VMware vROps Alerts and Symptoms
Let's deconstruct vROps Alerts and explore their most important building block, the Symptom. First, what are Alerts comprised of (I will use vROps 8.1 for all examples in this blog):
Alert - this is where you give the Alert its name, description, the base object type, impact, criticality, type and subtype, wait and cancel cycles.
Symptom - here you trigger the Alert. There are four types of Symptoms: metric event, metric/property event, message event, and a fault event. You can define these Symptoms on self, parent, child, descendant, or ancestor. We will explore these five Symptom types in more detail later.
Recommendations - the alert payload can include a Recommendation for remediation based on industry standards, KBs, blogs, etc.
Policies - as part of the Alert definition you tell vROps which Policy you want to enable it in.
Notifications - an alert can have a Notification associated with it. In vROps 8.1 there are six Notification Plugins out of the box.
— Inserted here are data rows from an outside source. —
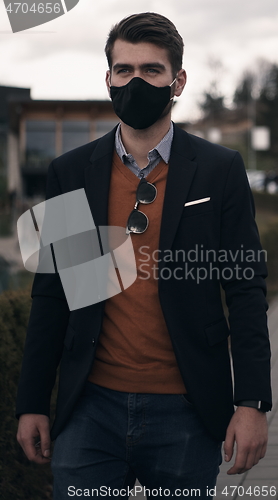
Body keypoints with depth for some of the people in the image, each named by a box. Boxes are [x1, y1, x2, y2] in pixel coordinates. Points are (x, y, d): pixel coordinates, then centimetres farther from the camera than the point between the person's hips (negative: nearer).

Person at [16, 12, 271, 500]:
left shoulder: (221, 169, 0)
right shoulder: (70, 172, 6)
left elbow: (246, 291, -1)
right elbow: (50, 295, 8)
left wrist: (252, 404, -8)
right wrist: (32, 404, 6)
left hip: (186, 413, -1)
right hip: (91, 409, 1)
The triggering mechanism of the Alert is the Symptom, which can be broken down into four different types (https://docs.vmware.com/en/vRealize-Operations-Manager/8.1/com.vmware.vcom.core.doc/GUID-06380281-4B99-4E4B-9D4E-574E5D0A9194.html):
Metric / Property Symptom - these are based on metrics/properties against objects vROps has collected. A metric example would be CPU Utilization for a VM. A property example would be Power State of a Cisco switch port.
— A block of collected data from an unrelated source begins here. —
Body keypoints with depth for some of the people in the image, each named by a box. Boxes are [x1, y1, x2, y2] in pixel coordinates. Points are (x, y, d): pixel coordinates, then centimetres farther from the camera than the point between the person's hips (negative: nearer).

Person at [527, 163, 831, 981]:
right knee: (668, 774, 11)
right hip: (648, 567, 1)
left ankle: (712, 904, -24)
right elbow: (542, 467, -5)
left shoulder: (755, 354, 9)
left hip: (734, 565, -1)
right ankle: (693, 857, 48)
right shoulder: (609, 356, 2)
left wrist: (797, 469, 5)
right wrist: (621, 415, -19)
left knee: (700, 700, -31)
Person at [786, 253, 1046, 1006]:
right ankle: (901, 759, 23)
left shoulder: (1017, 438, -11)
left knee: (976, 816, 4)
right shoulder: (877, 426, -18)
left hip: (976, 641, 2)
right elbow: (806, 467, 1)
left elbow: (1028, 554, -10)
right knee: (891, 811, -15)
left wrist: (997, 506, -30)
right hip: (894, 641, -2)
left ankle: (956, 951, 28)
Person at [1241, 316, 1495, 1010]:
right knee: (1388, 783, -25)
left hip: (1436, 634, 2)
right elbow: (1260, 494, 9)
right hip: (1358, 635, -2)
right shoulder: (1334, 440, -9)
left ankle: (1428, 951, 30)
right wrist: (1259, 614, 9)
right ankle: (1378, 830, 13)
Message Event Symptom - these are based on events received as messages by vROps from an externally monitored system through that system's REST API. Message event examples would include events received by vROps from vCenter or Cisco UCS Manager.
Fault Event - these are Symptoms based on events that monitored systems publish. Faults are intended to signify events in the monitored systems that affect the availability of objects in your environment. A fault event example would be an ESXi Host memory device error.
Metric Event - these are Symptoms based on events sent from a monitored system where the selected metric violates a threshold. The external system manages the threshold, not vROps. A metric event example would be a drive capacity threshold event sent from Microsoft SCOM.